[Stored data entries]
────────────────────────────────────────
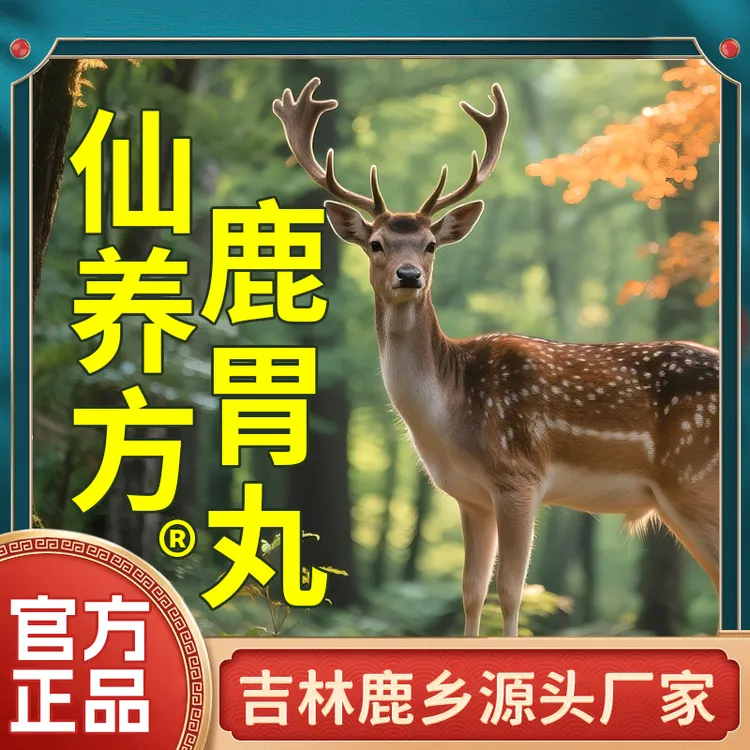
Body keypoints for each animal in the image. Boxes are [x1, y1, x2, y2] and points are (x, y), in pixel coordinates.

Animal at [273, 78, 720, 637]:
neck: (451, 415)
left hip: (695, 480)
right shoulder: (470, 497)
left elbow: (509, 592)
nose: (408, 275)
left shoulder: (519, 477)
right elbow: (471, 591)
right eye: (375, 243)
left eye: (430, 245)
────────────────────────────────────────
▸ Exercise goal
Using the data above, count the lines that hold the string "left". Report the number and nothing else.

▸ Exercise solution
4